SEATTLE — Boeing Co. and its striking Machinists union have agreed to a tentative four-year labor deal that could end a 53-day walkout that has shut the company’s commercial airplane factories, cut into profits and delayed jet deliveries.
The union representing 27,000 production workers in Washington state, Oregon and Kansas went on strike Sept. 6 after rejecting a final contract offer by the company. Sticking points were job security and health benefits. More than 90 percent of members are expected to vote on the agreement, reached late Monday, in the next three to five days.
Members of the Machinists union walked off the job even as the economy slid into turmoil and credit markets froze. The seven-week strike is their fourth against Boeing in two decades and has cost Boeing an estimated $100 million a day in deferred revenue and pushed back scheduled deliveries of its commercial airplanes, including its long-awaited 787 jetliner.
It remains unclear how long it will take Boeing’s commercial aircraft business to return to pre-strike production levels once the workers return. Boeing representatives said the company will conduct an assessment once work resumes.
But Boeing’s chief financial officer, James Bell, said in a conference call last week that the company may be able to resume pre-strike production within two months. “Hopefully we can do it in a lot less time,” he said.
Boeing spokesman Tim Healy said the company hopes union employees will vote in favor of the proposed deal and return to work beginning next week. “In 2005, we gave them two weeks to return to work and we want to make it shorter this time,” he said.
Boeing and Machinists union representatives said the proposed deal would enhance job security, the thorniest issue in the dispute.
Early Tuesday, striking workers huddled around a burn barrel outside a 737 plant near Seattle and said they had seen only a summary of the proposed deal and wouldn’t decide how to vote until they see the details.
“We’ve just seen the good parts,” said Clay Tinker, a technician who joined Boeing in 1989. “We haven’t seen the fine print, just the highlights.”

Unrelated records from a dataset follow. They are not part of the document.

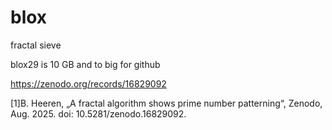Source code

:# blox
fractal sieve

blox29 is 10 GB and to big for github

https://zenodo.org/records/16829092

[1]B. Heeren, „A fractal algorithm shows prime number patterning“, Zenodo, Aug. 2025. doi: 10.5281/zenodo.16829092.
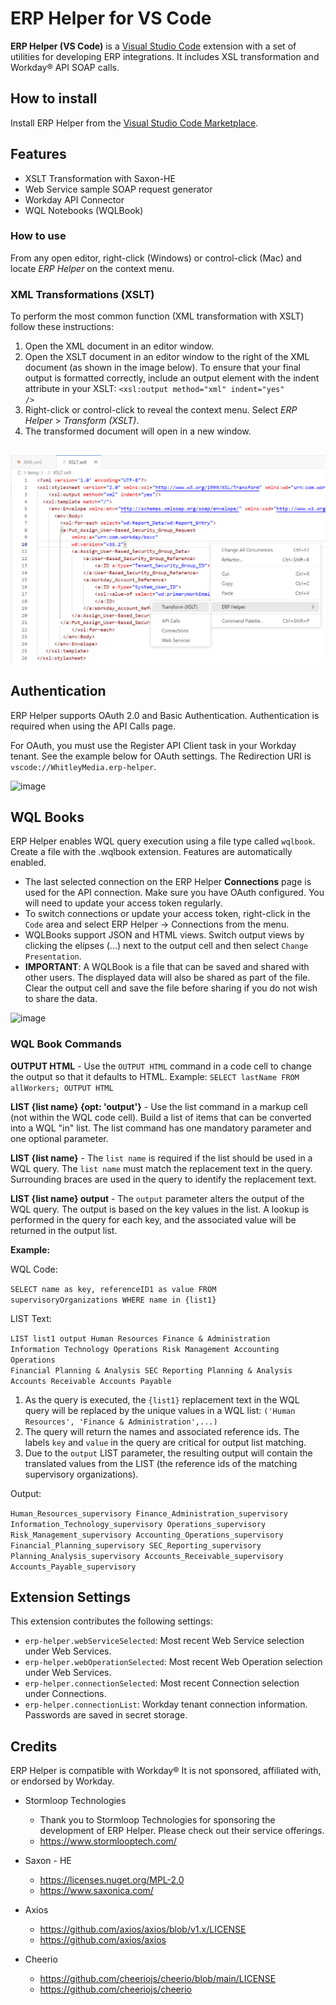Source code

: # ERP Helper for VS Code

**ERP Helper (VS Code)** is a [Visual Studio Code]([https://code.visualstudio.com/) extension with a set of utilities for developing ERP integrations. It includes XSL transformation and Workday® API SOAP calls.

## How to install

Install ERP Helper from the [Visual Studio Code Marketplace](https://marketplace.visualstudio.com/items?itemName=WhitleyMedia.erp-helper).

## Features

* XSLT Transformation with Saxon-HE
* Web Service sample SOAP request generator
* Workday API Connector
* WQL Notebooks (WQLBook)

### How to use

From any open editor, right-click (Windows) or control-click (Mac) and locate <i>ERP Helper</i> on the context menu.

### XML Transformations (XSLT)
To perform the most common function (XML transformation with XSLT) follow these instructions:
1. Open the XML document in an editor window.
2. Open the XSLT document in an editor window to the right of the XML document (as shown in the image below). 
   To ensure that your final output is formatted correctly, include an output element with the indent attribute in your XSLT: <code><xsl:output method="xml" indent="yes" /></code>
3. Right-click or control-click to reveal the context menu.  Select <i>ERP Helper</i> > <i>Transform (XSLT)</i>.
4. The transformed document will open in a new window.

##   

![Transform (XSLT)](images/erp-helper-screenshot-1.png)

## Authentication
ERP Helper supports OAuth 2.0 and Basic Authentication. Authentication is required when using the API Calls page.

For OAuth, you must use the Register API Client task in your Workday tenant.  See the example below for OAuth settings.  The Redirection URI is `vscode://WhitleyMedia.erp-helper`.

![image](https://github.com/swhitley/erp-helper-vscode/assets/413552/572d237c-8493-4f0d-8f8d-2d4030062c66)

## WQL Books
ERP Helper enables WQL query execution using a file type called `wqlbook`.  Create a file with the .wqlbook extension. Features are automatically enabled.
* The last selected connection on the ERP Helper **Connections** page is used for the API connection.  Make sure you have OAuth configured.  You will need to update your access token regularly.
* To switch connections or update your access token, right-click in the `Code` area and select ERP Helper -> Connections from the menu.
* WQLBooks support JSON and HTML views.  Switch output views by clicking the elipses (...) next to the output cell and then select `Change Presentation`.
* **IMPORTANT**: A WQLBook is a file that can be saved and shared with other users. The displayed data will also be shared as part of the file.  Clear the output cell and save the file before sharing if you do not wish to share the data.

<img width="578" alt="image" src="https://github.com/swhitley/erp-helper-vscode/assets/413552/82853270-80dd-47a6-ac2a-cb513a8fd6f7">

### WQL Book Commands
**OUTPUT HTML** - Use the `OUTPUT HTML` command in a code cell to change the output so that it defaults to HTML.  Example:  `SELECT lastName FROM allWorkers; OUTPUT HTML`

**LIST {list name} {opt: 'output'}** - Use the list command in a markup cell (not within the WQL code cell).  Build a list of items that can be converted into a WQL "in" list.  The list command has one mandatory parameter and one optional parameter.

**LIST {list name}** - The `list name` is required if the list should be used in a WQL query. The `list name` must match the replacement text in the query. Surrounding braces are used in the query to identify the replacement text.

**LIST {list name} output** - The `output` parameter alters the output of the WQL query.  The output is based on the key values in the list.  A lookup is performed in the query for each key, and the associated value will be returned in the output list.

**Example:**

WQL Code: 

`SELECT name as key, referenceID1 as value FROM supervisoryOrganizations WHERE name in {list1}`

LIST Text:

<code>LIST list1 output
Human Resources
Finance & Administration
Information Technology
Operations
Risk Management
Accounting Operations
Financial Planning & Analysis
SEC Reporting
Planning & Analysis
Accounts Receivable
Accounts Payable</code>

1. As the query is executed, the `{list1}` replacement text in the WQL query will be replaced by the unique values in a WQL list:  `('Human Resources', 'Finance & Administration',...)`
2. The query will return the names and associated reference ids.  The labels `key` and `value` in the query are critical for output list matching.
3. Due to the `output` LIST parameter, the resulting output will contain the translated values from the LIST (the reference ids of the matching supervisory organizations).

Output:

<code>Human_Resources_supervisory
Finance_Administration_supervisory
Information_Technology_supervisory
Operations_supervisory
Risk_Management_supervisory
Accounting_Operations_supervisory
Financial_Planning_supervisory
SEC_Reporting_supervisory
Planning_Analysis_supervisory
Accounts_Receivable_supervisory
Accounts_Payable_supervisory</code>


## Extension Settings

This extension contributes the following settings:

* `erp-helper.webServiceSelected`: Most recent Web Service selection under Web Services.
* `erp-helper.webOperationSelected`: Most recent Web Operation selection under Web Services.
* `erp-helper.connectionSelected`: Most recent Connection selection under Connections.
* `erp-helper.connectionList`: Workday tenant connection information.  Passwords are saved in secret storage.

## Credits

ERP Helper is compatible with Workday®
It is not sponsored, affiliated with, or endorsed by Workday.

- Stormloop Technologies
  - Thank you to Stormloop Technologies for sponsoring the development of ERP Helper. Please check out their service offerings.
  - https://www.stormlooptech.com/

- Saxon - HE
  - https://licenses.nuget.org/MPL-2.0
  - https://www.saxonica.com/

- Axios
  - https://github.com/axios/axios/blob/v1.x/LICENSE
  - https://github.com/axios/axios

- Cheerio
  - https://github.com/cheeriojs/cheerio/blob/main/LICENSE
  - https://github.com/cheeriojs/cheerio
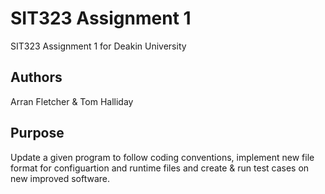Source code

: # SIT323 Assignment 1

SIT323 Assignment 1 for Deakin University

## Authors

Arran Fletcher & Tom Halliday

## Purpose

Update a given program to follow coding conventions, implement new file format for configuartion and runtime files and create & run test cases on new improved software.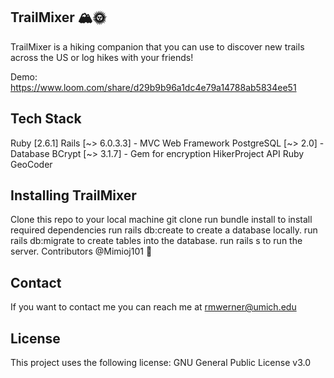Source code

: ## TrailMixer 🏔🌞
TrailMixer is a hiking companion that you can use to discover new trails across the US or log hikes with your friends!

Demo: https://www.loom.com/share/d29b9b96a1dc4e79a14788ab5834ee51

## Tech Stack
Ruby [2.6.1]
Rails [~> 6.0.3.3] - MVC Web Framework
PostgreSQL [~> 2.0] - Database
BCrypt [~> 3.1.7] - Gem for encryption
HikerProject API
Ruby GeoCoder

## Installing TrailMixer
Clone this repo to your local machine git clone
run bundle install to install required dependencies
run rails db:create to create a database locally.
run rails db:migrate to create tables into the database.
run rails s to run the server.
Contributors
@Mimioj101 🐛

## Contact
If you want to contact me you can reach me at rmwerner@umich.edu

## License
This project uses the following license: GNU General Public License v3.0

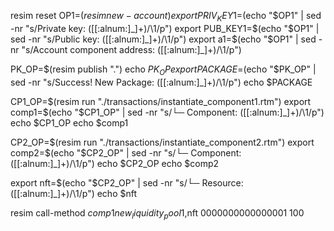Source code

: resim reset
OP1=$(resim new-account)
export PRIV_KEY1=$(echo "$OP1" | sed -nr "s/Private key: ([[:alnum:]_]+)/\1/p")
export PUB_KEY1=$(echo "$OP1" | sed -nr "s/Public key: ([[:alnum:]_]+)/\1/p")
export a1=$(echo "$OP1" | sed -nr "s/Account component address: ([[:alnum:]_]+)/\1/p")

PK_OP=$(resim publish ".")
echo $PK_OP
export PACKAGE=$(echo "$PK_OP" | sed -nr "s/Success! New Package: ([[:alnum:]_]+)/\1/p")
echo $PACKAGE

CP1_OP=$(resim run "./transactions/instantiate_component1.rtm")
export comp1=$(echo "$CP1_OP" | sed -nr "s/└─ Component: ([[:alnum:]_]+)/\1/p")
echo $CP1_OP
echo $comp1

CP2_OP=$(resim run "./transactions/instantiate_component2.rtm")
export comp2=$(echo "$CP2_OP" | sed -nr "s/└─ Component: ([[:alnum:]_]+)/\1/p")
echo $CP2_OP
echo $comp2

export nft=$(echo "$CP2_OP" | sed -nr "s/└─ Resource: ([[:alnum:]_]+)/\1/p")
echo $nft

resim call-method $comp1 new_liquidity_pool 1,$nft 0000000000000001 100
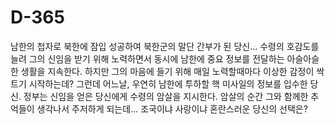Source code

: # D-365
남한의 첩자로 북한에 잠입 성공하여 북한군의 말단 간부가 된 당신...
수령의 호감도를 늘려 그의 신임을 받기 위해 노력하면서 동시에 남한에 중요 정보를 전달하는 아슬아슬한 생활을 지속한다.
하지만 그의 마음에 들기 위해 매일 노력할때마다 이상한 감정이 싹트기 시작하는데?
그런데 어느날, 우연히 남한에 투하할 핵 미사일의 정보를 입수한 당신.
정부는 신임을 얻은 당신에게 수령의 암살을 지시한다.
암살의 순간 그와 함께한 추억들이 생각나서 주저하게 되는데...
조국이냐 사랑이냐 혼란스러운 당신의 선택은?
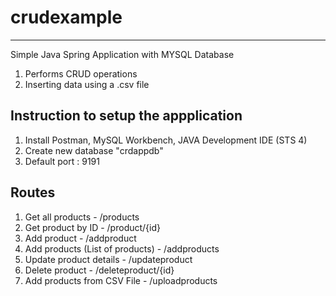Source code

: # crudexample
----------------------------------------------

Simple Java Spring Application with MYSQL Database

  1. Performs CRUD operations
  2. Inserting data using a .csv file

Instruction to setup the appplication
----------------------------------------------
  1. Install Postman, MySQL Workbench, JAVA Development IDE (STS 4)
  2. Create new database "crdappdb"
  3. Default port : 9191

Routes
----------------------------------------------
  
  1. Get all products - /products
  2. Get product by ID - /product/{id}
  3. Add product - /addproduct
  4. Add products (List of products) - /addproducts
  5. Update product details - /updateproduct
  6. Delete product - /deleteproduct/{id}
  7. Add products from CSV File - /uploadproducts

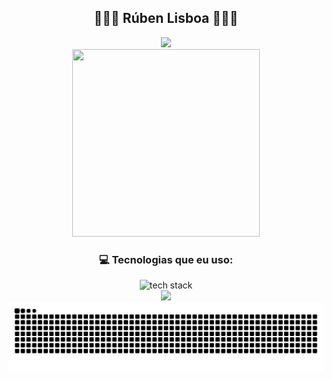 <div align="center">
  <h2>🧑🏻‍💻 Rúben Lisboa 🧑🏻‍💻</h2>
  
  <div>
    <a href="https://github.com/Lisboa14">
      <img height="180em" src="https://github-readme-stats.vercel.app/api?username=Lisboa14&show_icons=true&theme=dracula&include_all_commits=true&count_private=true"/> 
    </a>
  </div>

  <img width="300px" height="300px" src="https://media1.giphy.com/media/h2MouomJFCpMfWVfUj/giphy.gif?cid=ecf05e47epjinukgr19prb2mdkwowb80l0chbt9pcwdnsu7y&rid=giphy.gif&ct=s">
  
  <h3>💻 Tecnologias que eu uso:</h3>
  
  <div>
    <img src="https://skillicons.dev/icons?i=js,html,css,c,bootstrap,php,java,cs" alt="tech stack" />
  </div>
  
  <img src="https://user-images.githubusercontent.com/73097560/115834477-dbab4500-a447-11eb-908a-139a6edaec5c.gif">

  <!-- Snake Game -->

<img src="https://raw.githubusercontent.com/Lisboa14/Lisboa14/output/snake.svg" alt="Snake Game"/>

</div>


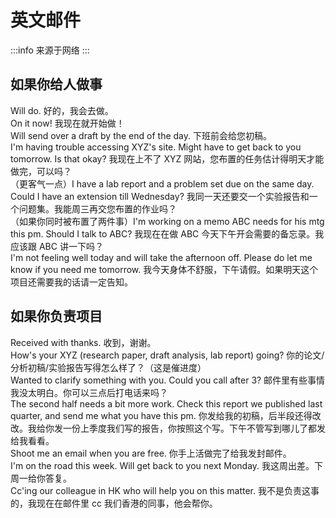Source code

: # 英文邮件
:::info
来源于网络
:::
## 如果你给人做事
Will do. 好的，我会去做。  
On it now! 我现在就开始做！  
Will send over a draft by the end of the day. 下班前会给您初稿。  
I'm having trouble accessing XYZ's site. Might have to get back to you tomorrow. Is that okay? 我现在上不了 XYZ 网站，您布置的任务估计得明天才能做完，可以吗？  
（更客气一点）I have a lab report and a problem set due on the same day. Could I have an extension till Wednesday? 我同一天还要交一个实验报告和一个问题集。我能周三再交您布置的作业吗？  
（如果你同时被布置了两件事）I'm working on a memo ABC needs for his mtg this pm. Should I talk to ABC? 我现在在做 ABC 今天下午开会需要的备忘录。我应该跟 ABC 讲一下吗？  
I'm not feeling well today and will take the afternoon off. Please do let me know if you need me tomorrow. 我今天身体不舒服，下午请假。如果明天这个项目还需要我的话请一定告知。  

## 如果你负责项目
Received with thanks. 收到，谢谢。  
How's your XYZ (research paper, draft analysis, lab report) going? 你的论文/分析初稿/实验报告写得怎么样了？（这是催进度）  
Wanted to clarify something with you. Could you call after 3? 邮件里有些事情我没太明白。你可以三点后打电话来吗？  
The second half needs a bit more work. Check this report we published last quarter, and send me what you have this pm. 你发给我的初稿，后半段还得改改。我给你发一份上季度我们写的报告，你按照这个写。下午不管写到哪儿了都发给我看看。  
Shoot me an email when you are free. 你手上活做完了给我发封邮件。  
I'm on the road this week. Will get back to you next Monday. 我这周出差。下周一给你答复。  
Cc'ing our colleague in HK who will help you on this matter. 我不是负责这事的，我现在在邮件里 cc 我们香港的同事，他会帮你。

Francis “Frank” Larkin, a spokesman for the International Association of Machinists and Aerospace Workers in Washington, D.C., told The Associated Press the deal was reached shortly before 9 p.m. EDT Monday, in the fifth day of talks at Federal Mediation and Conciliation Service headquarters in Washington and the 52nd day of the walkout.
In a news release, Boeing Commercial Airplanes President Scott E. Carson said the agreement “rewards employees for their contributions to our success while preserving our ability to compete.”
Healy, the Boeing spokesman, said the settlement included provisions for subcontractors to deliver parts and supplies to the shop floor and procedures for the union to bid for work.
Negotiations with a federal mediator started Thursday in Washington, D.C. under a news blackout. It took until Saturday to agree on job security issues and two more days to agree on wages, retirement and medical care, Healy said
The union represents about 25,000 workers in the Seattle area, 1,500 in Gresham, Ore., and 750 in Wichita, Kan. Participants in the talks included IAM President Tom Buffenbarger and General Vice President Rich Michalski.
“I think we’ve addressed all the major concerns that our members have had,” Buffenbarger said by telephone.
A ratification vote on the pact, which was unanimously endorsed by union negotiators, will be held in three to five days. A simple majority is required for approval.
According to a union statement, the deal provides total wage increases of 15 percent over the 4-year life of the contract, compared with a total of 11 percent over three years in Boeing’s last pre-strike offer.
It includes bonuses over the first three years of the contract, pension increases and the preservation of current medical benefits — an issue Boeing had sought to change.
The pact also strengthens provisions for the union to bid against subcontractors for work and includes agreements to protect jobs held by workers such as forklift drivers and to limit vendor deliveries to the shop floor.
The union’s aerospace coordinator and chief negotiator, Mark Blondin, said the sticking point in the last unsuccessful round of talks was Boeing’s insistence on replacing about 2,000 union workers who distribute parts, deliver materials and perform similar tasks with outside suppliers and subcontractors.
Parts and supply delivery to the shop floor has been a sore spot with the union since 2002, when the Machinists voted to reject a contract offer giving subcontractors access to the shop floor for the first time but failed to muster the two-thirds vote required for a strike. As a result, Boeing was able to put the terms into effect without union agreement.
The Machinists sought to remove that provision during their strike in 2005 but settled without winning on that issue.
In addition to the current walkout, the union struck for 28 days strike in 2005, 69 days in 1995 and 48 days in 1989.
The latest walkout began three days after Boeing’s last offer was rejected in early September. Two days of last-ditch talks to avoid a strike failed, and another two-day round of negotiations collapsed Oct. 13. Mediators were involved in both of those efforts.
Separately, Boeing’s contract talks with its union engineers will move into high gear later this week. The company hopes to avoid a second strike, this one by its white-collar union, which represents 21,000 scientists, engineers, manual writers, technicians and other hourly workers.